Örf ve adetler çok eski zamanlardan beri toplum içinde kabul görmüş yazısız kurallardır. Halk dilinde gelenek ve görenek olarak da bilinen bu kavramlar, yaşadığı toplumun özelliklerini yansıtır.
Nesilden nesle aktarılan adetlerimiz dahilinde saygı duymak, hoşgörü, anlayış, ahlak, yaşam tarzı gibi manevi duygular yer alır. Örf ve adetlerimizi birbirinden ayıran nokta; örf, toplumun genelini oluşturan bireylerin beraberce uydukları kurallar ve alışkanlıklar iken adet, toplumu oluşturan bireylerin yaşam tarzlarının çevre faktörleri ile oluşmasıdır. Bir birine hitaplar çok edebiydi.
Genç erkekler iffetli, kızlar hayâ sâhibi idi.
Nineler ve dedeler, huzur evine verilmezdi.
Bilakis, huzur onların dualarında aranırdı.
Sofraya baba oturmadan, kimse oturmazdı.
Kadınlar kocalarına aşkitom değil, bey derdi.
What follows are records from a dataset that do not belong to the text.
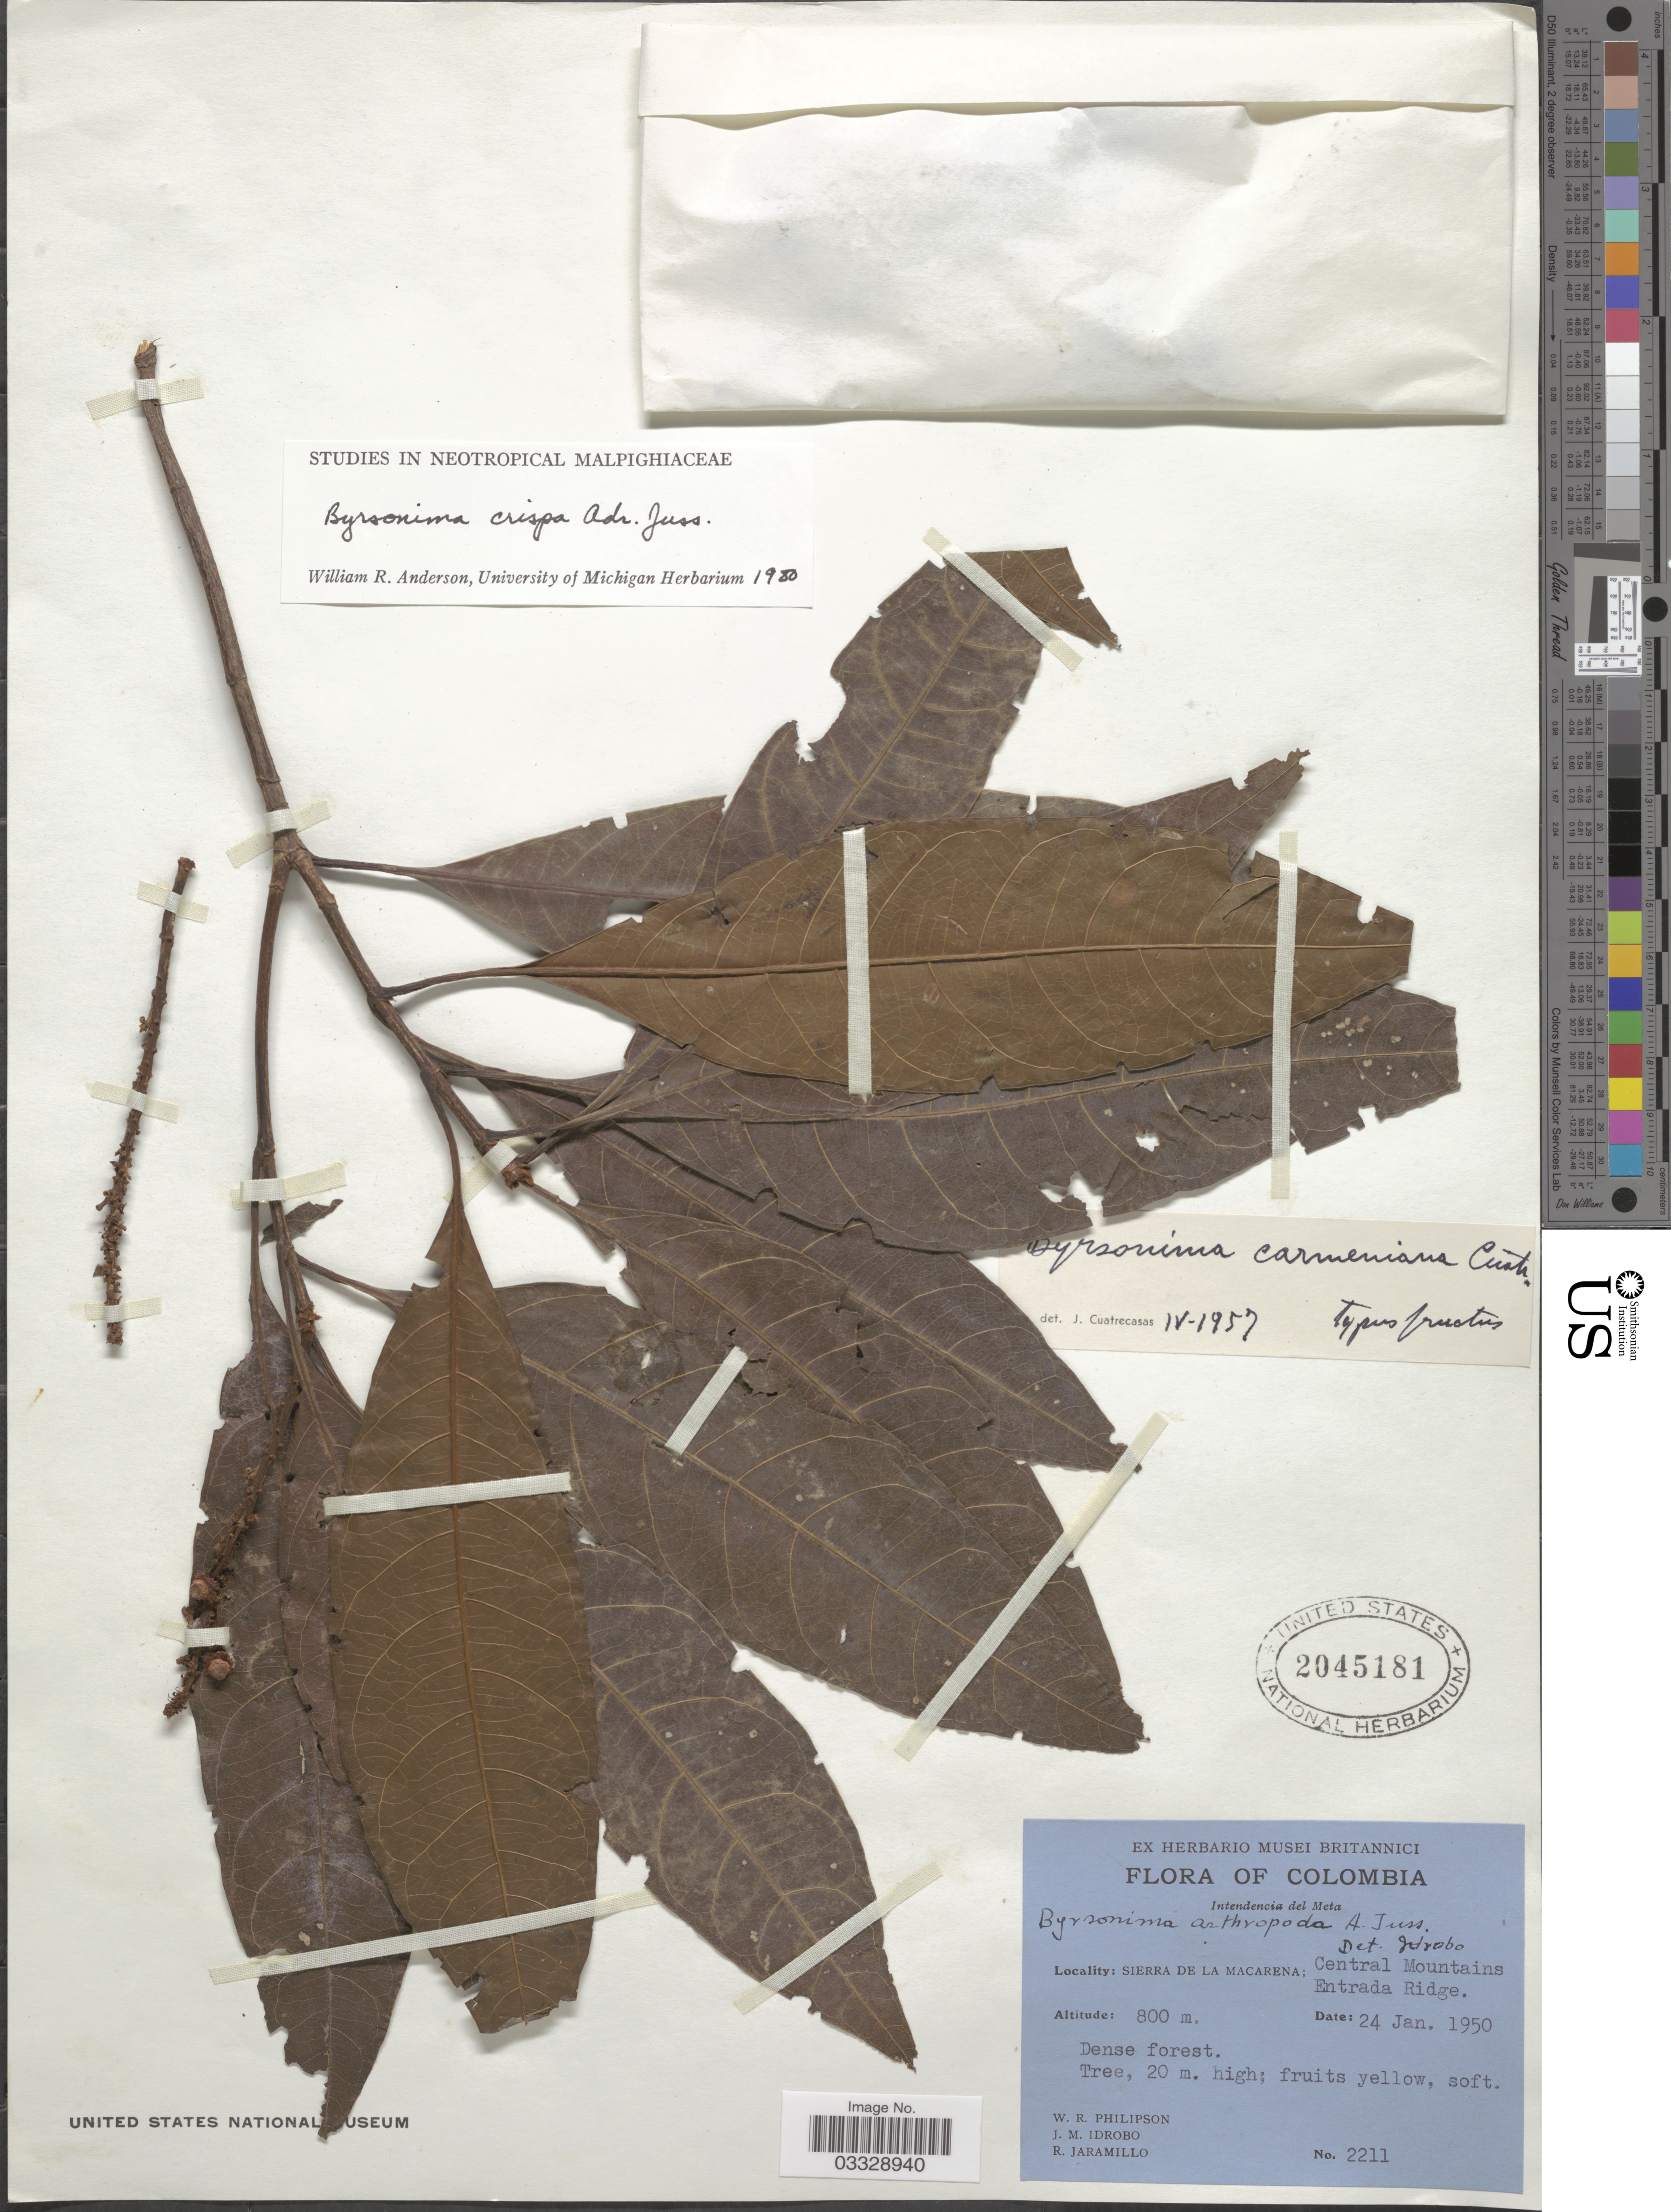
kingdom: Plantae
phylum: Tracheophyta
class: Magnoliopsida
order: Malpighiales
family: Malpighiaceae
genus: Byrsonima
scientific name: Byrsonima crispa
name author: A. Juss.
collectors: W. R. Philipson, J. M. Idrobo & R. Jaramillo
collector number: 2211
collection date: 1950-01-24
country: Colombia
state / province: Meta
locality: Intendencia del Meta. Sierra de La Macarena; Central Mountains Entrada Ridge.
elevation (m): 800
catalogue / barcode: US 2045181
Çocuklar babalarına babişko değil, babacığım derdi.
Evde küçüklerin değil, büyüklerin sözü geçerdi.
Çocuk hocaya verilirken, “Eti senin kemiği benim.” denirdi.
Her yerde büyükler sayılır, küçükler sevilirdi.
Sonra hürriyet dediler, bunları ve aileyi yok ettiler.